Sometimes there is a problem to find the minimum path from point A to point B . The map can have barriers and be like a labyrinth. Similar tasks can be done in game development, PCB design and GPS development, etc.
There is a large set of algorithms for finding the minimum path. The most simple and effective is the Wave trace Algorithm (Lee algorithm). Which is based on the methods of breadth-first search.
This algorithm is not difficult to understand. It will be understandable even for a beginner in programming.
I will give an example of my work. I have a similarity of a cellular automaton (a graph consisting of nodes and edges between them). It will implement the Lee Algorithm.
The implementation of the algorithm consists of 3 stages:
- The initialization of the initial data;
- Wave propagation;
- Path recovery.
The first step - Initialize the initial data
You need to have an array of objects (nodes, cells). I have this class Node .
Each object has a field of near type, for example, ArrayList. In this field you write down all the "neighbors" ( neighboring nodes of this node ).
Each node has a check mark available / unavailable.
Start and finish nodes are recorded.
The second stage - Wave propagation
You must have a numeric array (by the number of cells) where the numbers (marks) for each cell will be written. By default, all cell values are zero.
The start node is set to 1.
Check all the "neighboring" nodes of this node for "availability", and check whether they already have a mark.
If everything is suitable, put a mark on 1 more than the previous node. Then check its "neighboring nodes".
Continue until you reach the finish cell.
Code example:
public int[] WavePropagation(int fromNode, int toNode, ElementManager elementManager) {
int[] markedNode = new int[elementManager.GetNumberOfAllNodes()]; // array where each node's marks will be located
int markNumber = 1; // counter
markedNode[fromNode] = markNumber; // initializing the start node
while (markedNode[toNode] == 0) { // until you reach the finish node
for (int i = 0; i < markedNode.length; i++) {
if (markedNode[i] == markNumber) { // we start with the starting node
for (int j = 0; j < elementManager.GetNode(i).near.size(); j++) { // looking all the neighboring nodes
if(markedNode[elementManager.GetNode(i).near.get(j).number] == 0 // if it has not yet received a mark
&& elementManager.GetNode(i).near.get(j).isEnable){ // if available
markedNode[elementManager.GetNode(i).near.get(j).number] = (markNumber + 1);
}
}
}
}
markNumber++;
}
return markedNode;
}
The third stage - Path recovery
In the path array, place the finish node.

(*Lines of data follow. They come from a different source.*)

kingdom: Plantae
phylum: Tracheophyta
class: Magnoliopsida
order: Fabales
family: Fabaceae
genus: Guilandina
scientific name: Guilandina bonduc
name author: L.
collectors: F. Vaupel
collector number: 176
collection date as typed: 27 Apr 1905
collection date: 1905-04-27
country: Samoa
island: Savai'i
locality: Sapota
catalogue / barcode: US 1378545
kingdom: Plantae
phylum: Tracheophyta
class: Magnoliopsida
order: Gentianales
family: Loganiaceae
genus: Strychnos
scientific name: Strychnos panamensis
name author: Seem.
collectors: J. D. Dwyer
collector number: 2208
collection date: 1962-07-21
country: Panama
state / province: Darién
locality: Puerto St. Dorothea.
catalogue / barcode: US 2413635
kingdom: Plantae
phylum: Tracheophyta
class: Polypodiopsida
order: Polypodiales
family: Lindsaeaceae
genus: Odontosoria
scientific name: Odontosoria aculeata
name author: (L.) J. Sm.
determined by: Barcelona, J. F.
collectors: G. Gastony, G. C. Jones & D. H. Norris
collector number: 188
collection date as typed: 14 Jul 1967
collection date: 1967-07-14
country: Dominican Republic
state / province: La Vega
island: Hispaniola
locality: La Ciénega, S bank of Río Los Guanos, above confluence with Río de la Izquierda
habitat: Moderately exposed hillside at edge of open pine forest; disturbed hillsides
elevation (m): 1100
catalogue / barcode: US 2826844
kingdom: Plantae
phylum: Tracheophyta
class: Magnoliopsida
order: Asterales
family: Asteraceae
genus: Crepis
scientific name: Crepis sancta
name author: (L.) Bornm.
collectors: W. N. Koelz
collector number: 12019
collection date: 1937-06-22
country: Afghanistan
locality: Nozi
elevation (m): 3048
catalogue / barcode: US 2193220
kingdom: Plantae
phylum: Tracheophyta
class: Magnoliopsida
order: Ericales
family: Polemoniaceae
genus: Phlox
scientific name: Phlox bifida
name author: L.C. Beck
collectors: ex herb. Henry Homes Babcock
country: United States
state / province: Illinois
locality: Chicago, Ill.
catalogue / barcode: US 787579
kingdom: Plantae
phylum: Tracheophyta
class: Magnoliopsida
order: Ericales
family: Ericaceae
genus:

View the marks of all nodes that are "neighboring" to the final node. Put in the path array that node, the mark of which is 1 less than the finish node.
Repeat this action until the start node is reached.
Code example:
public ArrayList<Integer> PathRecovery(int fromNode, int toNode, int[] markedNode, ElementManager elementManager) {
ArrayList<Integer> paramsPaveTheRoute = new ArrayList<>(); // array where the path is stored
if (markedNode[elementManager.GetNode(toNode).number] != 0) { // once again, check whether the algorithm has reached the finish node
paramsPaveTheRoute.add(toNode); // add the finish node to the path
ElementManager.Node currentNode = elementManager.GetNode(toNode);
while (currentNode.number != fromNode) { // until we reached the starting node
for (int i = 0; i < currentNode.near.size(); i++) { // check the neighboring nodes
if (markedNode[elementManager.GetNode(currentNode.near.get(i).number).number]
== markedNode[currentNode.number] - 1) { // if the node's markup value is 1 less than the previous node
currentNode = elementManager.GetNode(currentNode.near.get(i).number); //node becomes the current
paramsPaveTheRoute.add(currentNode.number); // entered into array
}
}
}
}
return paramsPaveTheRoute;
}
The result of the program:
So, I think you've seen that the Wave Trace Algorithm (Lee Algorithm) is not at all difficult to implement. It searches for the minimum path by doing a small number of calculations. If you want, this universal algorithm can be complicated.